В то же самое мгновение старые городские часы начали хрипло и зловеще отбивать двенадцать ударов.
Кузина спрыгнула с кровати, взяла меня на руки и, прижав к себе так крепко, что я едва не задохнулся, отнесла к себе в постель.
Я вырывался из ее рук, плакал, кричал:
— Я хочу открыть дверь папе, он пришел попрощаться со мной!
Так вот, именно этот эпизод, о котором раз двадцать напоминала мне кузина и который, хотя годы отдаляют его все больше и больше, всегда подсказывала мне память, именно этот эпизод поддерживал мою шаткую веру.
Если душа моего отца, вырвавшись из своего земного узилища — заметьте, что он умер без двух минут двенадцать, то есть в самый разгар бури, в тот момент, когда наши старые часы начали отбивать полночь, — вознамерилась прийти ко мне, значит, после нас остается нечто, обладающее разумом и способное любить, а раз так, то какое имеет значение, доступно оно зрению или нет!
Получается, что отец пришел не только попрощаться со мной, но и открыть мне нечто важное.
Так вот, настал час, когда мне предстояло либо укрепиться в вере, либо утвердиться в сомнении.
Мама любила меня, тридцатишестилетнего мужчину, совсем иначе, чем мог любить меня, четырехлетнего малыша, отец; к тому же матери вообще любят сильнее, чем отцы. Так вот! То, что сделал для меня отец, наверняка сделает для меня мама; и если нечто остающееся после нас пришло попрощаться со мной, когда умер отец, то, наверняка, в такой же милости не откажет мне и моя умершая мать.

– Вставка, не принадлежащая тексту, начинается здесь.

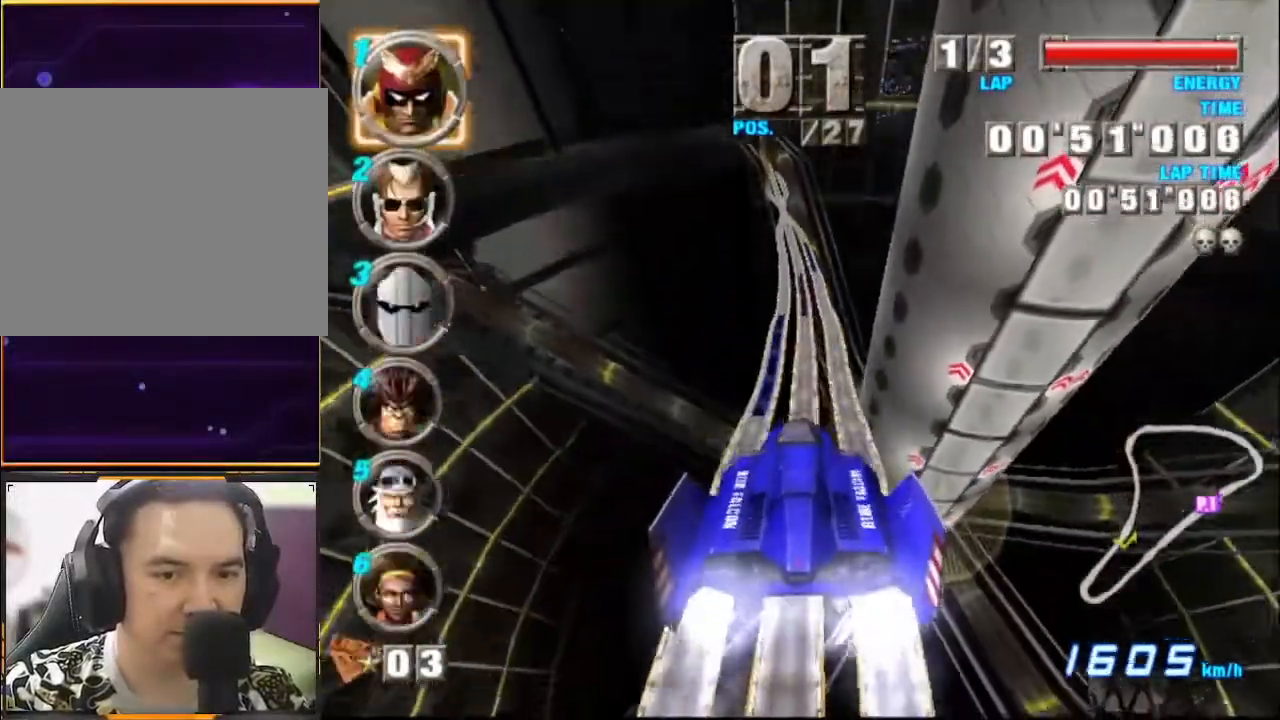
{"buttons": ["A"], "left_stick": "center", "events": [[100, "left_stick", "center"]]}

Когда мама испустила последний вздох, сестра хотела увести меня из спальни и, как заведено, пригласить для бдения у тела умершей сестру милосердия или священника.

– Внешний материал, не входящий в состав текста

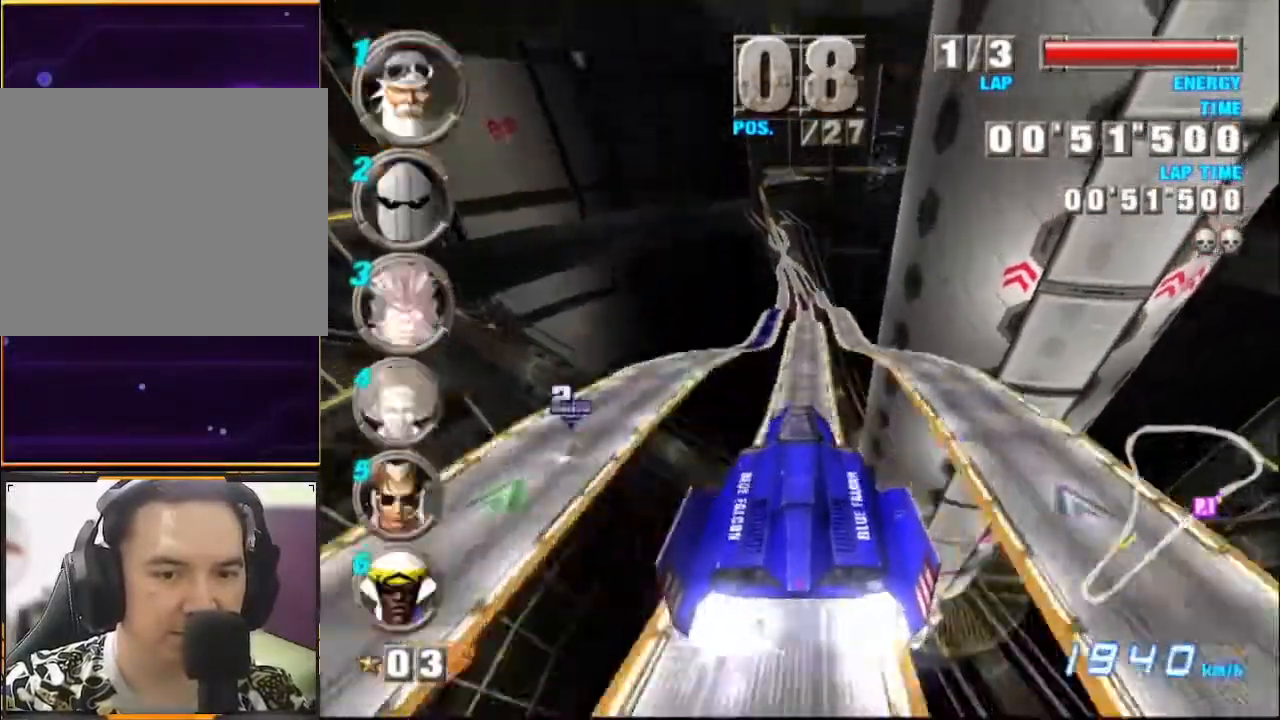
{"buttons": ["A"], "left_stick": "center", "events": []}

Но я напрочь отказался уйти, заявив, что буду сам бдить у тела мамы.
Хотя сестра нежно любила маму, на подобное напряжение сил она была неспособна; к тому же, возможно, ее религиозным чувствам, которые были укоренены куда глубже, чем мои, претило оставить тело умершей без молитв.
Однако я ответил ей, что буду молиться сам, и, поскольку горячность моих молений послужит дополнением к моим добрым качествам, можно надеяться, что мои молитвы окажутся не хуже молитв посторонних людей.
Сестре пришлось уступить; она велела принести для меня немного хлеба и вина в соседнюю комнату — со вчерашнего дня я ничего не ел, — мы обнялись, и она ушла.
Оставшись наедине с мамой, я закрыл все двери, зажег две свечи в изголовье кровати, сел в кресло и, вглядываясь сквозь слезы в застывшее, но почти неискаженное лицо, попытался разгадать хоть что-то из этой непостижимой тайны.
Но смерть — это, безусловно, дверь, закрытая для всех, кроме тех, кто уже переступил ее порог.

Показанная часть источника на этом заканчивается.